Great White has released yet another live album, the Kendall/Lardie/Desbrow version of the band's second such CD in the past 8 years (the other being 30 Years - Live From The Sunset Strip).  Why?  One has to believe it is the simplest and safest way for the band to introduce yet another new lead singer, with Mitch Malloy now attempting to fill the role of Jack Russell following the ousting of Terry Ilous, who fronted the band on their last two releases, 2012's disappointing, Elation, and their last studio effort, 2017's Full Circle.

Live starts off with "I'm Alright", a track from the Full Circle album that featured Ilous (XYZ) as the lead vocalist.  I'm not really sure why the press materials for this album pitch this as a "new song", since it was actually released 3 years ago, unless it is because the rumored next Great White record, with Malloy, will repackage this song as a single.  Regardless, "I'm Alright" is actually a pretty good, straight-up hard rock song, and the band sounds like it is having fun with the track.  Malloy is energetic and interacts with the Kentucky crowd in a few places, and this live package is off to a great start, except for one thing...this song doesn't sound like Great White, and is a track virtually nobody knows...

The band moves on from this newish song with three classic tracks, and the crowd is probably going, "Oh...okay...I know THESE songs...", with "Lady Red Light", "Desert Moon", and "House Of Broken Love" rolling out back-to-back-to-back.  "Lady Red Light", in particular, sounds really strong musically, and again, Malloy does a really solid job of handling this Great White signature song.  I have to be honest here in saying that I think this is the best I have heard Kendall's version of the band in a live setting...ever.  "Desert Moon" also really sounds strong here, and there is more energy and oomph to the band than I have heard on any post-Jack record, so perhaps Malloy has brought something to the band that the more laid back Ilous simply couldn't add to albums Elation, Full Circle, or his live Great White album, the previously mentioned 30 Years Live from the Sunset Strip.  Following a completely pointless intro (thankfully you can skip it), even "House Of Broken Love" sounds strong from a musical standpoint, and Kendall's solo is very nicely performed, but here is where Malloy falters a bit.  The man gives it his all, to be sure, but he does not have the type of vocal style that Jack Russell has which takes this song from really good to absolutely great.  Malloy sings the song pretty well; Jack Russell owns the song.

Malloy introduces "Big Time" as another new song, which of course it isn't, because again, this song was released three years prior as the lead single from Full Circle.  Once again, the fact that this isn't a classic Great White track actually saves the song in this live setting because Malloy can feel free to attack the song as best suits his vocal style with no expectation of sounding like Russell.  My complaint about this song is the same one I had when I reviewed that album a couple of years ago:  it sounds like a blatant rip-off of THEIR OWN SONG, as even the most casual fan will be able to pick out the same guitar riff and drum pattern in "Big Time" as was used in the classic "Face The Day" from the Shot In The Dark album.  The sin of laziness excused, the song actually comes off pretty well live.

"Blues" is simply an instrumental blues jam that focuses largely on Kendall's guitar playing, and it is done very well, to be honest, and doesn't suffer from being bloated or overblown, clocking in at just under 2:30 total.

The album wraps with four straight songs from the band's heyday, and once again Malloy does an admirable job on the rockers, and struggles by comparison on the ballad, and especially on the band's best-known song.  "Mista Bone" is done very nicely, and "Rock Me" is handled better than I imagined it would be, although there is an obvious difference in not only vocal approach and delivery style, but also pitch in the vocals here.  It's not a deal breaker, but for longtime fans, it is definitely noticeable.  "Save Your Love" is another big, signature ballad for the band, and once again, try as he might, Malloy simply can't muster the emotional power that Russell still cranks up in the live setting on this song.  Again, Malloy isn't terrible, he's just not Jack Russell.

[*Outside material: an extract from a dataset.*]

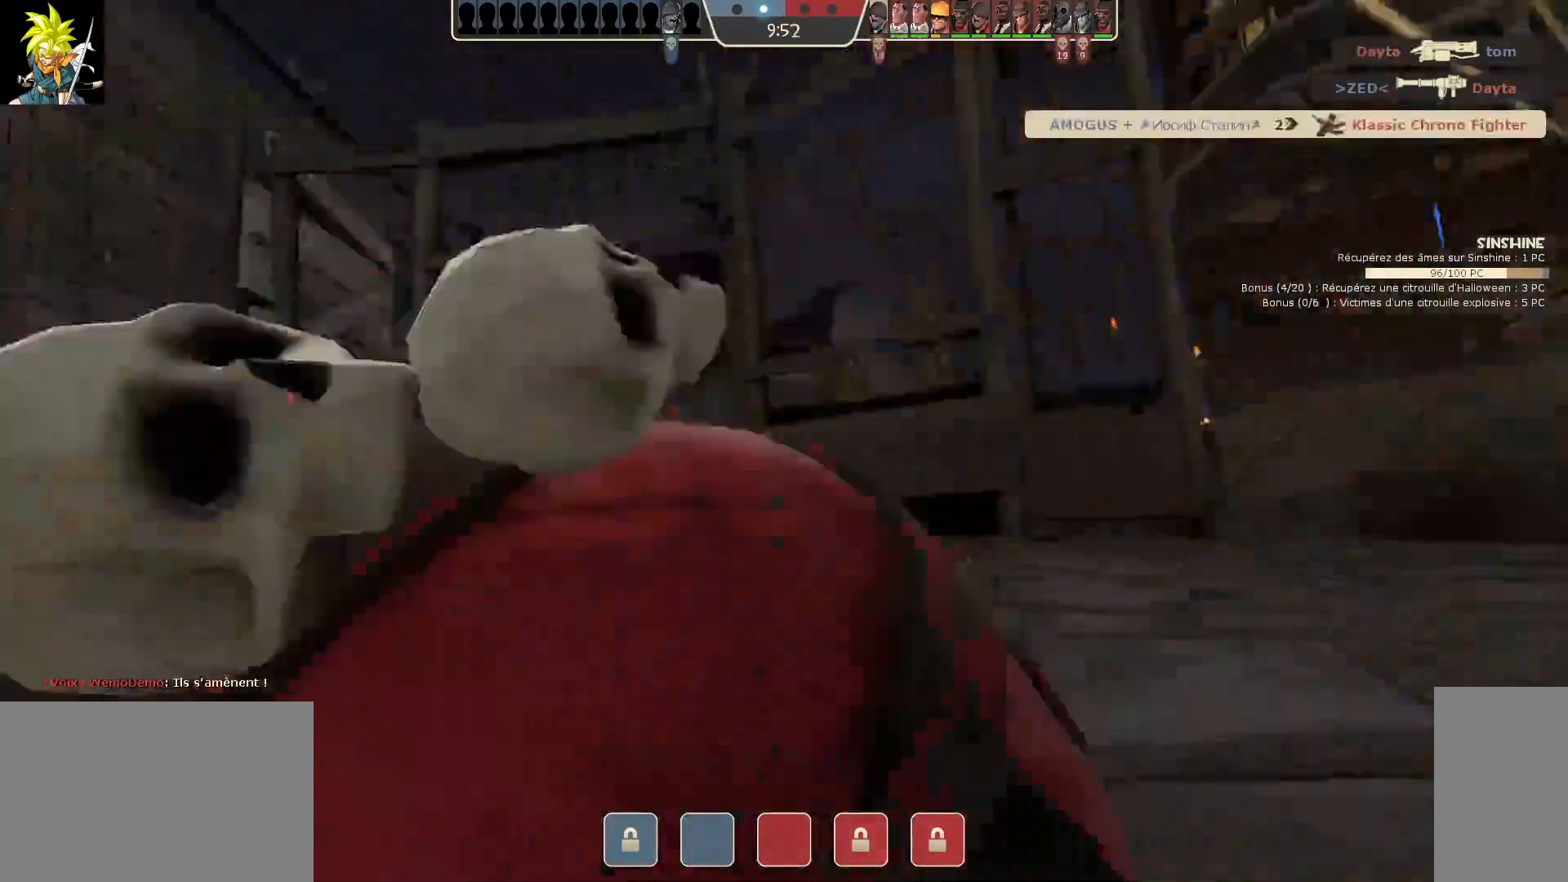
{"keys": [], "mouse": [], "events": [[200, "mouse_left", "up"], [233, "a", "up"]]}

Unfortunately, Malloy really sounds out of his element on "Once Bitten, Twice Shy", coming across as tired-sounding (maybe he was tired by this point) and he seemed to be reaching for notes in a couple of places while sounding flat in others.  The band itself even sounds a bit flat on this radio classic, especially at the outset, where the tempo seems a little bit slow, although the energy picks up when the second verse kicks in.  The crowd participation section is handled well enough, and Desbrow gets after it pretty hard on the last runs through the chorus and closing out the track.              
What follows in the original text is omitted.